Guess we're even now.... thought I'd all but forgotten her..... :D

Great tip on the crayons!! My fingers thank you.....


 
If you lick your finger first, the instant steam from touching hotter than 100'C devices will make noise and could prevent a worse burn (or losing your fingerprints). But it will also make you more conductive to electricity.

One obvious cause of excess heat in class AB amp (that still works) is output stage class A bias.

JR
 
One obvious cause of excess heat in class AB amp (that still works) is output stage class A bias.
     

Tried to do a little research on this idea....

Are you saying that transistor malfunction is more likely the cause of overheating (in other words)?
 
I'd be interested in this too.  I think transistors can get hot if there's something else wrong, like if it's feeding a bad op amp  or something...........Doesn't really mean the transistor is malfunctioning....yet.....????
 
A lumber marker crayon melts at around 160F, and makes a good heat test probe. A china marker should work too, I don't know the melting temperature of those, but I suspect it is similar.

I like this idea of a heat test probe better than my finger!
 
Finally got around to this... pulled the power cord as PRR suggested then tested for heat.
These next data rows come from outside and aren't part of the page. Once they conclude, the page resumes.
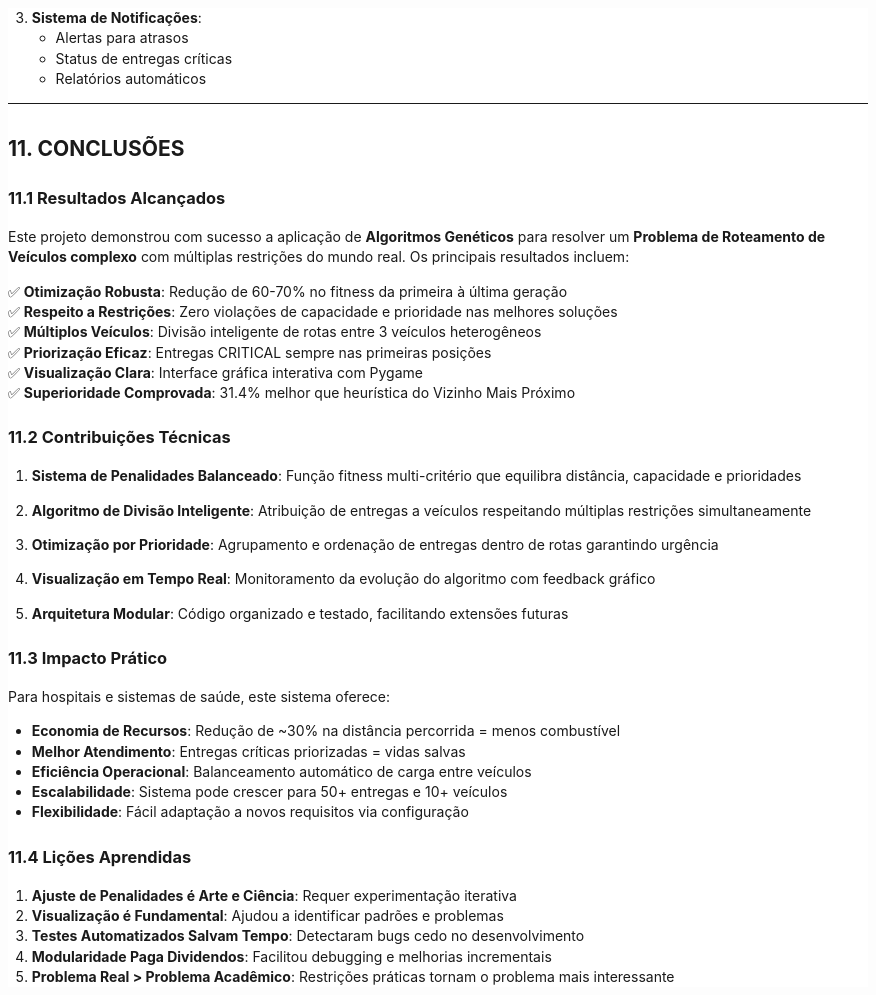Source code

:3. **Sistema de Notificações**:
   - Alertas para atrasos
   - Status de entregas críticas
   - Relatórios automáticos

---

## 11. CONCLUSÕES

### 11.1 Resultados Alcançados

Este projeto demonstrou com sucesso a aplicação de **Algoritmos Genéticos** para resolver um **Problema de Roteamento de Veículos complexo** com múltiplas restrições do mundo real. Os principais resultados incluem:

✅ **Otimização Robusta**: Redução de 60-70% no fitness da primeira à última geração  
✅ **Respeito a Restrições**: Zero violações de capacidade e prioridade nas melhores soluções  
✅ **Múltiplos Veículos**: Divisão inteligente de rotas entre 3 veículos heterogêneos  
✅ **Priorização Eficaz**: Entregas CRITICAL sempre nas primeiras posições  
✅ **Visualização Clara**: Interface gráfica interativa com Pygame  
✅ **Superioridade Comprovada**: 31.4% melhor que heurística do Vizinho Mais Próximo  

### 11.2 Contribuições Técnicas

1. **Sistema de Penalidades Balanceado**: Função fitness multi-critério que equilibra distância, capacidade e prioridades

2. **Algoritmo de Divisão Inteligente**: Atribuição de entregas a veículos respeitando múltiplas restrições simultaneamente

3. **Otimização por Prioridade**: Agrupamento e ordenação de entregas dentro de rotas garantindo urgência

4. **Visualização em Tempo Real**: Monitoramento da evolução do algoritmo com feedback gráfico

5. **Arquitetura Modular**: Código organizado e testado, facilitando extensões futuras

### 11.3 Impacto Prático

Para hospitais e sistemas de saúde, este sistema oferece:

- **Economia de Recursos**: Redução de ~30% na distância percorrida = menos combustível
- **Melhor Atendimento**: Entregas críticas priorizadas = vidas salvas
- **Eficiência Operacional**: Balanceamento automático de carga entre veículos
- **Escalabilidade**: Sistema pode crescer para 50+ entregas e 10+ veículos
- **Flexibilidade**: Fácil adaptação a novos requisitos via configuração

### 11.4 Lições Aprendidas

1. **Ajuste de Penalidades é Arte e Ciência**: Requer experimentação iterativa
2. **Visualização é Fundamental**: Ajudou a identificar padrões e problemas
3. **Testes Automatizados Salvam Tempo**: Detectaram bugs cedo no desenvolvimento
4. **Modularidade Paga Dividendos**: Facilitou debugging e melhorias incrementais
5. **Problema Real > Problema Acadêmico**: Restrições práticas tornam o problema mais interessante
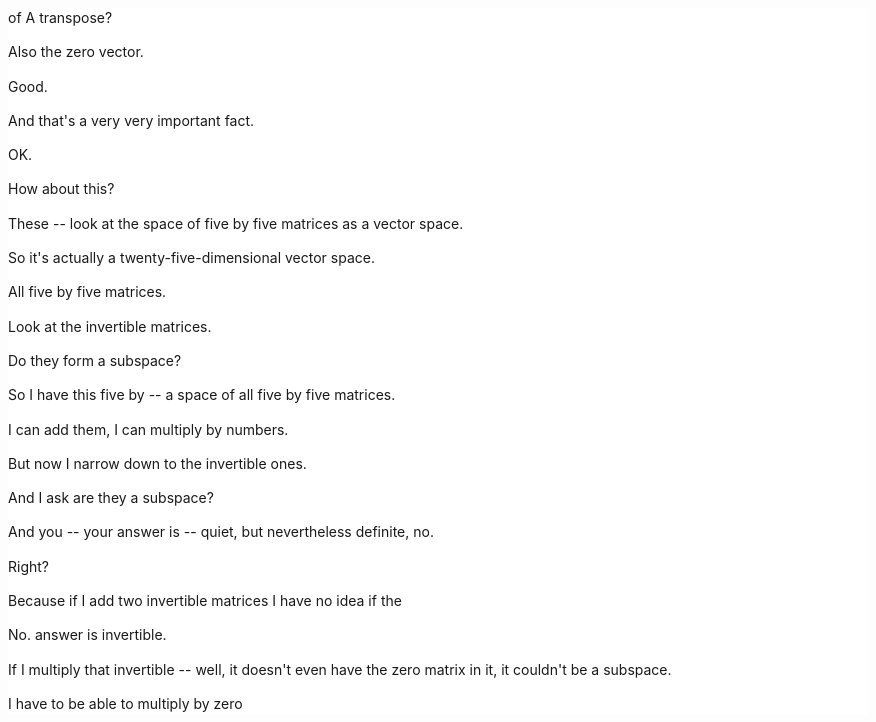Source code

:   <span m="1144620">of</span> <span m="1144790">A</span> <span m="1144970">transpose?</span></p><p><span
  m="1146430">Also</span> <span m="1146920">the</span> <span m="1147120">zero</span>
  <span m="1147260">vector.</span></p><p><span m="1147420">Good.</span></p><p><span
  m="1147960">And</span> <span m="1148050">that's</span> <span m="1148290">a</span>
  <span m="1148420">very</span> <span m="1148750">very</span> <span m="1149100">important</span>
  <span m="1149560">fact.</span></p><p><span m="1150270">OK.</span></p><p><span m="1151630">How</span>
  <span m="1152670">about</span> <span m="1153400">this?</span></p><p><span m="1155000">These</span>
  <span m="1155730">--</span> <span m="1156360">look</span> <span m="1156690">at</span>
  <span m="1157010">the</span> <span m="1157140">space</span> <span m="1157240">of</span>
  <span m="1158010">five</span> <span m="1159090">by</span> <span m="1159430">five</span>
  <span m="1159780">matrices</span> <span m="1160450">as</span> <span m="1160710">a</span>
  <span m="1160800">vector</span> <span m="1162080">space.</span></p><p><span m="1163280">So</span>
  <span m="1163400">it's</span> <span m="1163540">actually</span> <span m="1163940">a</span>
  <span m="1164120">twenty-five-dimensional</span> <span m="1165470">vector</span>
  <span m="1165930">space.</span></p><p><span m="1166190">All</span> <span m="1166640">five</span>
  <span m="1166860">by</span> <span m="1167160">five</span> <span m="1167520">matrices.</span></p><p><span
  m="1168990">Look</span> <span m="1169210">at</span> <span m="1169360">the</span>
  <span m="1169500">invertible</span> <span m="1170150">matrices.</span></p><p><span
  m="1171770">Do</span> <span m="1172380">they</span> <span m="1172940">form</span>
  <span m="1173200">a</span> <span m="1173880">subspace?</span></p><p><span m="1175430">So</span>
  <span m="1175590">I</span> <span m="1175700">have</span> <span m="1175900">this</span>
  <span m="1176230">five</span> <span m="1176600">by</span> <span m="1176790">--</span>
  <span m="1176820">a</span> <span m="1177910">space</span> <span m="1179230">of</span>
  <span m="1179390">all</span> <span m="1179680">five</span> <span m="1179950">by</span>
  <span m="1180180">five</span> <span m="1180430">matrices.</span></p><p><span m="1181580">I</span>
  <span m="1181700">can</span> <span m="1181920">add</span> <span m="1182200">them,</span>
  <span m="1182580">I</span> <span m="1182670">can</span> <span m="1182840">multiply</span>
  <span m="1183270">by</span> <span m="1183430">numbers.</span></p><p><span m="1184180">But</span>
  <span m="1184650">now</span> <span m="1184910">I</span> <span m="1185160">narrow</span>
  <span m="1185640">down</span> <span m="1186130">to</span> <span m="1186240">the</span>
  <span m="1186440">invertible</span> <span m="1187040">ones.</span></p><p><span m="1188110">And</span>
  <span m="1188370">I</span> <span m="1188450">ask</span> <span m="1189140">are</span>
  <span m="1189380">they</span> <span m="1189570">a</span> <span m="1190260">subspace?</span></p><p><span
  m="1190700">And</span> <span m="1190960">you</span> <span m="1191250">--</span>
  <span m="1191280">your</span> <span m="1191530">answer</span> <span m="1191920">is</span>
  <span m="1193120">--</span> <span m="1194600">quiet,</span> <span m="1195170">but</span>
  <span m="1195540">nevertheless</span> <span m="1196040">definite,</span> <span m="1196970">no.</span></p><p><span
  m="1200130">Right?</span></p><p><span m="1200800">Because</span> <span m="1201080">if</span>
  <span m="1201190">I</span> <span m="1201330">add</span> <span m="1201700">two</span>
  <span m="1201880">invertible</span> <span m="1202440">matrices</span> <span m="1203050">I</span>
  <span m="1203190">have</span> <span m="1203330">no</span> <span m="1203500">idea</span>
  <span m="1203870">if</span> <span m="1203990">the</span></p><p><span m="1204040">No.</span>
  <span m="1204080">answer</span> <span m="1204470">is</span> <span m="1204560">invertible.</span></p><p><span
  m="1206570">If</span> <span m="1206740">I</span> <span m="1206860">multiply</span>
  <span m="1207930">that</span> <span m="1208280">invertible</span> <span m="1208970">--</span>
  <span m="1209000">well,</span> <span m="1209340">it</span> <span m="1209500">doesn't</span>
  <span m="1209810">even</span> <span m="1210020">have</span> <span m="1210370">the</span>
  <span m="1210600">zero</span> <span m="1210940">matrix</span> <span m="1211460">in</span>
  <span m="1211550">it,</span> <span m="1211600">it</span> <span m="1211890">couldn't</span>
  <span m="1212130">be</span> <span m="1212260">a</span> <span m="1212680">subspace.</span></p><p><span
  m="1213630">I</span> <span m="1214130">have</span> <span m="1214760">to</span> <span
  m="1214870">be</span> <span m="1215000">able</span> <span m="1215260">to</span>
  <span m="1215310">multiply</span> <span m="1215800">by</span> <span m="1215920">zero</span>
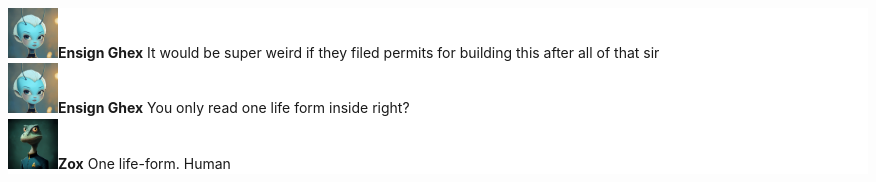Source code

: <img src="../images/auto/Ghex.png" alt="Ensign Ghex" width="50" height="50">**Ensign Ghex** It would be super weird if they filed permits for building this after all of that sir<br />
<img src="../images/auto/Ghex.png" alt="Ensign Ghex" width="50" height="50">**Ensign Ghex** You only read one life form inside right? <br />
<img src="../images/auto/Zox.png" alt="Zox" width="50" height="50">**Zox** One life-form. Human<br />
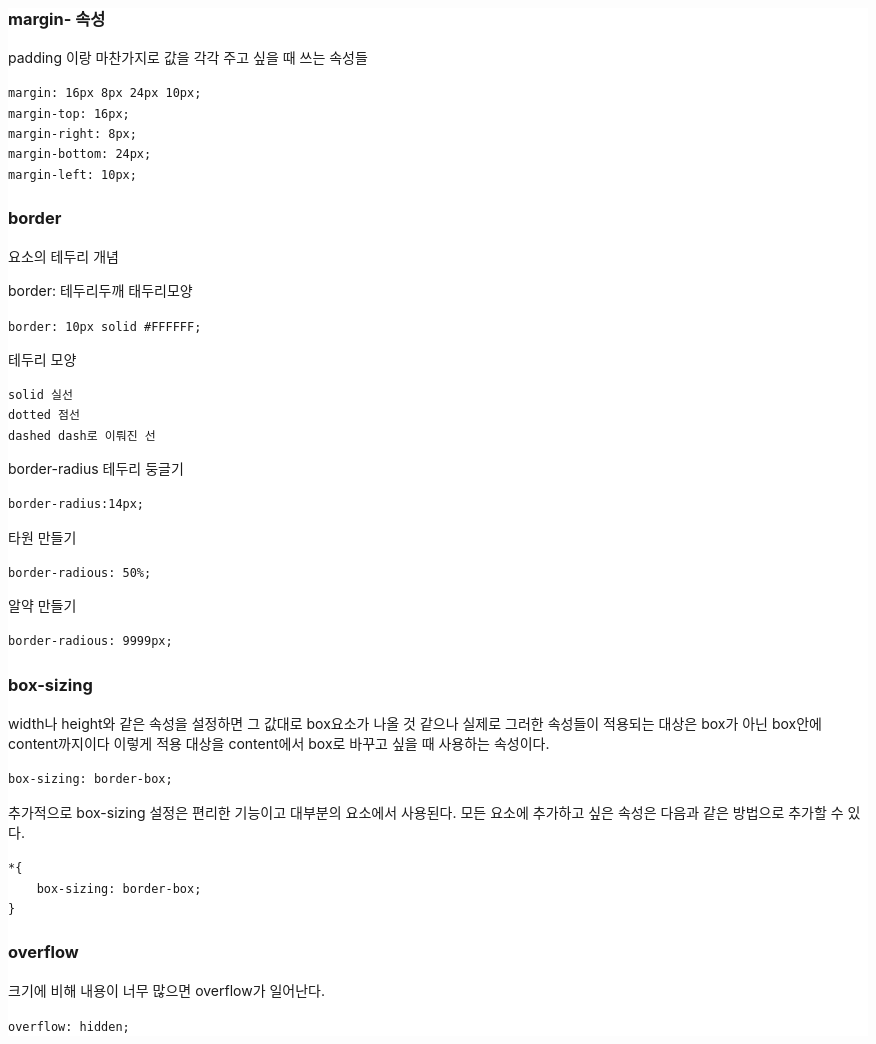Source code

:
### margin- 속성
padding 이랑 마찬가지로 값을 각각 주고 싶을 때 쓰는 속성들

	margin: 16px 8px 24px 10px;
	margin-top: 16px;
	margin-right: 8px;
	margin-bottom: 24px;
	margin-left: 10px;


### border
요소의 테두리 개념

border: 테두리두깨 태두리모양

	border: 10px solid #FFFFFF;

테두리 모양

	solid 실선
	dotted 점선
	dashed dash로 이뤄진 선 

border-radius
테두리 둥글기

	border-radius:14px;
	
타원 만들기
	
	border-radious: 50%;
	
알약 만들기

	border-radious: 9999px;


### box-sizing 
width나 height와 같은 속성을 설정하면 그 값대로
box요소가 나올 것 같으나 실제로 그러한 속성들이 적용되는
대상은 box가 아닌 box안에 content까지이다
이렇게 적용 대상을 content에서 box로 바꾸고 싶을 때 사용하는 속성이다.

	box-sizing: border-box;
	
추가적으로 box-sizing 설정은 편리한 기능이고 대부분의 요소에서 사용된다.
모든 요소에 추가하고 싶은 속성은 다음과 같은 방법으로 추가할 수 있다.

	*{
		box-sizing: border-box;
	}
	
### overflow
크기에 비해 내용이 너무 많으면 overflow가 일어난다.
	
	overflow: hidden;
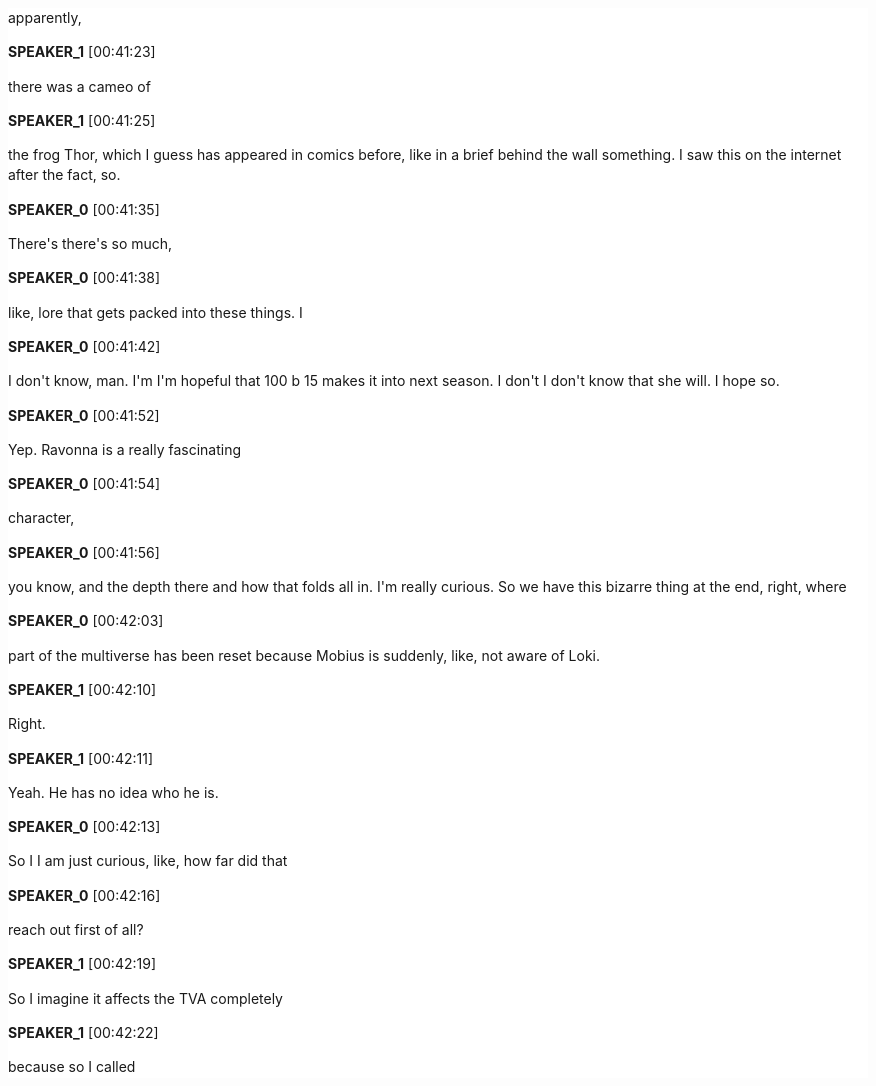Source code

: apparently,

**SPEAKER_1** [00:41:23]

there was a cameo of

**SPEAKER_1** [00:41:25]

the frog Thor, which I guess has appeared in comics before, like in a brief behind the wall something. I saw this on the internet after the fact, so.

**SPEAKER_0** [00:41:35]

There's there's so much,

**SPEAKER_0** [00:41:38]

like, lore that gets packed into these things. I

**SPEAKER_0** [00:41:42]

I don't know, man. I'm I'm hopeful that 100 b 15 makes it into next season. I don't I don't know that she will. I hope so.

**SPEAKER_0** [00:41:52]

Yep. Ravonna is a really fascinating

**SPEAKER_0** [00:41:54]

character,

**SPEAKER_0** [00:41:56]

you know, and the depth there and how that folds all in. I'm really curious. So we have this bizarre thing at the end, right, where

**SPEAKER_0** [00:42:03]

part of the multiverse has been reset because Mobius is suddenly, like, not aware of Loki.

**SPEAKER_1** [00:42:10]

Right.

**SPEAKER_1** [00:42:11]

Yeah. He has no idea who he is.

**SPEAKER_0** [00:42:13]

So I I am just curious, like, how far did that

**SPEAKER_0** [00:42:16]

reach out first of all?

**SPEAKER_1** [00:42:19]

So I imagine it affects the TVA completely

**SPEAKER_1** [00:42:22]

because so I called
What I found was that one particular power transistor marked in red was running hot.  Still not certain what is the cause.
 

Attachments

  • 1A3CB766-1240-45A1-9C6A-75F26BBF2E35.jpeg
    1A3CB766-1240-45A1-9C6A-75F26BBF2E35.jpeg
    803.1 KB · Views: 27
That looks like a driver transistor, if it is getting hot the power device it is connected to is probably bad , making it work too hard.

Check all the power devices (to-3s).

JR
 
The manual I have says that the driver transistors are 2n3585.  But the part number surely shows 3295.  OK. This is Crown's part number.

Anyway, I need to be able to disassemble those round grey parts to get to the circuit board on the other side.  They have long screws through them holding on the housing behind.  I am not sure about these... don't know what they are and I want to make sure I don't damage them, by unscrewing those.  They have the reddish washers on the top.
 
You can test in circuit ( at least I have) but, don't trust a bad reading (on anything) until you verify after pulling it.  I had a couple bad resistors on another amp that would cause the transistors to open and close when probing, making me think the transistors were bad.....

Hopefully someone can help more and, if you can get the schematic posted, it'll get someone closer to helping more I'm sure.....I'll see if I can get it posted....

Good luck!!
 
Power transistors generally fail as a short from collector to emitter, but that would not give the symptom you see,, so I suspect maybe an open base, or soft failure...

Check all the power devices for base emitter diodes, base collector diodes, etc.